TEXT FOR ANALYSIS:
_____

Some progress has been made, particularly in the area of face
processing, which is the subject of this monograph.
Faces are dynamic objects that change shape rapidly, on the time scale
of seconds during changes of expression, and more slowly over time as we
age. We use faces to identify individuals, and we rely of facial
expressions to assess feelings and get feedback on the how well we are
communicating. It is disconcerting to talk with someone whose face is a
mask. If we want computers to communicate with us, they will have to
learn how to make and assess facial expressions. A method for automating
the analysis of facial expressions would be useful in many psychological
and psychiatric studies as well as have great practical benefit in
business and forensics.
The research in this monograph arose through a collaboration with Paul
Ekman, which began 10 years ago. Dr. Beatrice Golomb, then a
postdoctoral fellow in my laboratory, had developed a neural network
called Sexnet, which could distinguish the sex of person from a
photograph of their face (Golomb et al. 1991). This is a difficult
problem since no single feature can be used to reliably make this
judgment, but humans are quite good at it. This project was the starting
point for a major research effort, funded by the National Science
Foundation, to automate the Facial Action Coding System (FACS),
developed by Ekman and Friesen (1978). Joseph Hager made a major
contribution in the early stages of this research by obtaining a high
quality set of videos of experts who could produce each facial action.
Without such a large dataset of labeled images of each action it would
not have been possible to use neural network learning algorithms.

_____

INPUT DATA:
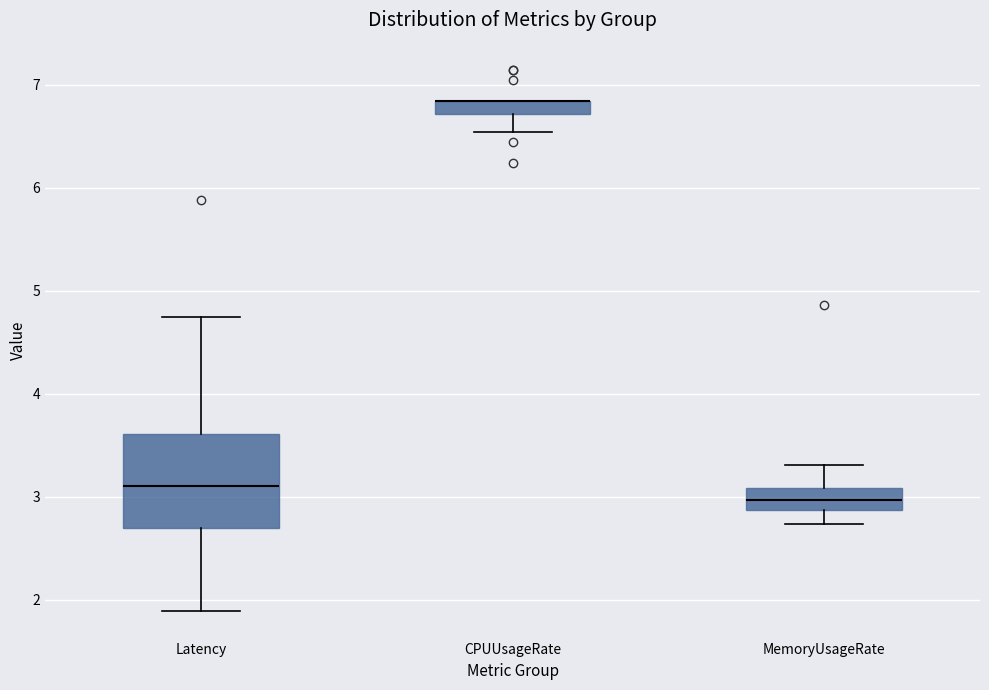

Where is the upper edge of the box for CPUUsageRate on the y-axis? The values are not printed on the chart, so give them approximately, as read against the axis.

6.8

_____

TASK TO CARRY OUT:
Rewrite the passage of the face-processing text that begins at "Faces are dynamic" and ends at "business and forensics.", putting "machines" in place of "computers". The data was drawn from a separate source.

PROBLEM SOLUTION:
Faces are dynamic objects that change shape rapidly, on the time scale
of seconds during changes of expression, and more slowly over time as we
age. We use faces to identify individuals, and we rely of facial
expressions to assess feelings and get feedback on the how well we are
communicating. It is disconcerting to talk with someone whose face is a
mask. If we want machines to communicate with us, they will have to
learn how to make and assess facial expressions. A method for automating
the analysis of facial expressions would be useful in many psychological
and psychiatric studies as well as have great practical benefit in
business and forensics.